Print version ISSN 0043-3144

West Indian med. j. vol.62 no.9 Mona Dec. 2013

 

ORIGINAL ARTICLES

 

Observer variability in sonographic measurement of kidney sizes among children in Benin City, Nigeria

 

Variabilidad del observador en las mediciones sonográficas del tamaño del riñón entre los niños en Benin City, Nigeria

 

 

CU EzeI; CU EzeII; TT MarchieIII; CC OhagwuIV; K OchieII

IDepartment of Radiation Biology, Radiotherapy, Radiodiagnosis and Radiography, Faculty of Clinical Sciences, College of Medicine, University of Lagos, Idi-Araba, Lagos, Nigeria
IIDepartment of Medical Radiography and Radiological Sciences, Faculty of Health Sciences and Technology, College of Medicine, University of Nigeria, Enugu campus, Nigeria
IIIDepartment of Radiology, University of Benin Teaching Hospital, Benin City, Edo state, Nigeria
IVDepartment of Medical Radiography, Nnamdi Azikiwe University, Nnewi campus, Nnewi, Anambra state, Nigeria

Correspondence

 

 


ABSTRACT

AIM: To assess the level of inconsistency in replicating sonographic kidney size measurements in a population of healthy Nigerian children.
SUBJECTS AND METHODS: In this prospective cross-sectional study, convenience sampling technique was used to select a sample of Nigerian children. Both consent from participants and ethical approval from the local authority were obtained before the study commenced. Three radiologists carried out the replicate sonographic measurements using a DP-1100 mechanical sector scanner with a 3.5 MHz convex probe. All examinations were done with subjects in the supine oblique position. Longitudinal and transverse scans were performed. Renal lengths and widths were measured from the longitudinal scans while thickness was measured from the transverse scans. Renal volumes were calculated with the ellipsoid formula. Analysis of variance, Student's t-test, Pearson's correlation coefficient and z-test were used to test the statistical significance of results. SPSS version 17.0 was used in the analysis of results while statistical significance of all results was tested at p < 0.05.
RESULTS: Mean intra-observer measurement errors in replicate sonographic measurements of kidney sizes ranged from 0.36-0.43 cm, 0.22-0.63 cm, 0.37-0.52 cm and 5.93-9.62 ml for kidney length, width, thickness and volume, respectively. Mean inter-observer measurement errors were in the range of 0.29 0.48 cm, 0.18-0.23 cm, 0.34-1.82 cm and 5.92-7.28 ml for length, width, thickness and volume, respectively. Mean intra-observer errors were not statistically significant (p > 0.05) but mean interobserver errors were (p < 0.05). Differences in all measurement errors of right and left kidney length, width, thickness and volume were not statistically significant (p > 0.05). Measurement errors correlated weakly with kidney sizes. Observer errors in renal length were not significantly different from what was reported among Caucasians (p > 0.05) whereas that of volume was (p < 0.05).
CONCLUSION: Errors in replicate sonographic kidney size measurements obtained by a single observer were less than errors in the same measurements by different observers; therefore, replicate sonographic measurements by a single observer were more consistent in this population.

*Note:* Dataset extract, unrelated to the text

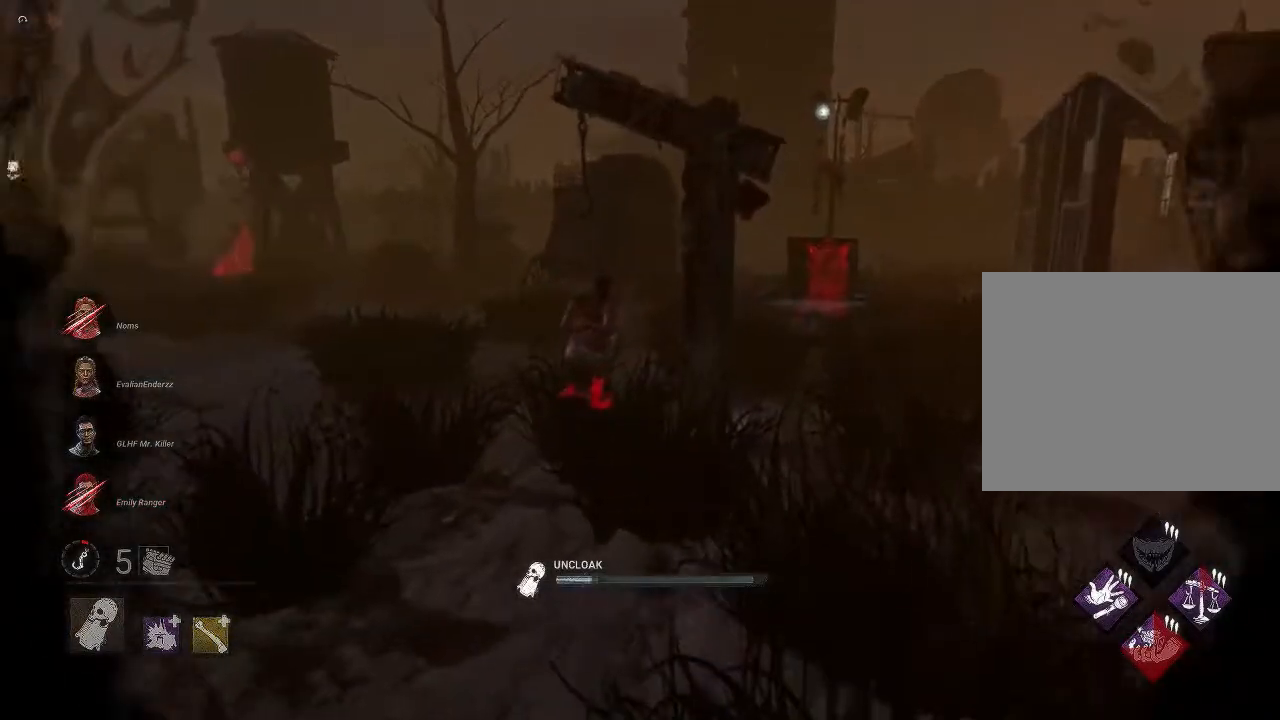
{"buttons": ["L2"], "left_stick": "up", "right_stick": "center", "events": [[167, "right_stick", "down-left"], [233, "right_stick", "center"]]}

Keywords: Children, Nigeria, observer variability, sonography


RESUMEN

OBJETIVO: Evaluar el nivel de inconsistencia cuando se repiten las mediciones sonográficas del tamaño del riñón en una población de niños nigerianos saludables.
SUJETOS Y MÉTODOS: En este estudio prospectivo transversal, se utilizó la técnica de muestreo por conveniencia para seleccionar una muestra de niños nigerianos. Antes de comenzar el estudio, se obtuvo tanto el consentimiento de los participantes como la aprobación ética de la autoridad local. Tres radiólogos llevaron a cabo la repetición de las mediciones sonográficas mediante un escáner de sector mecánico DP-1100 con una sonda convexa de 3.5 MHz. Todos los exámenes se realizaron con sujetos en posición supina oblicua. Se realizaron escaneos longitudinales y transversales. La longitud y el ancho renales fueron medidos a partir de los escaneos longitudinales, mientras que el espesor se midió a partir de los escaneos transversales. Los volúmenes renales se calcularon con fórmula elipsoide. El análisis de varianza, la prueba t de Student, el coeficiente de correlación de Pearson, y la prueba Z, fueron utilizados para probar la significación estadística de los resultados. El programa SPSS versión 17.0 fue utilizado en el análisis de los resultados mientras que la significación estadística de los resultados fue probada en p < 0.05.
RESULTADOS: Los errores intraobservadores promedio en la repetición de las mediciones sonográficas de los tamaños de riñón variaron de 0.36-0.43 cm, 0.22-0.63 cm, 0.37-0.52 cm, 5.93-9.62 mL en cuanto a longitud, ancho, espesor y volumen, respectivamente. Los errores interobservadores promedio de medición estuvieron en un rango de 0.29-0.48 cm, 0.18-0.23 cm, 0.34-1.82 cm y 5.92-7.28 mL de longitud, ancho, espesor y volumen, respectivamente. Los errores intraobservadores promedio no fueron estadísticamente significativos (p > 0.05) pero los errores interobservadores fueron (p < 0.05). Las diferencias en todos los errores de medición del riñón derecho e izquierdo en relación con la longitud, ancho, espesor y volumen, no fueron estadísticamente significativos (p > 0.05). Los errores de medición guardaron una débil correlación con los tamaños del riñón. Los errores de observador en relación con la longitud renal no fueron significativamente diferentes de lo que se informó entre los caucásicos (p > 0.05), mientras que el resultado para el volumen fue (p < 0.05).
CONCLUSIÓN: Los errores en la repetición de las mediciones sonográficas del tamaño del riñón obtenidas por un solo observador, son menos que los errores en las mismas mediciones por diferentes observadores. Por lo tanto, las mediciones sonográficas repetidas por un único observador eran más consistentes entre esta población.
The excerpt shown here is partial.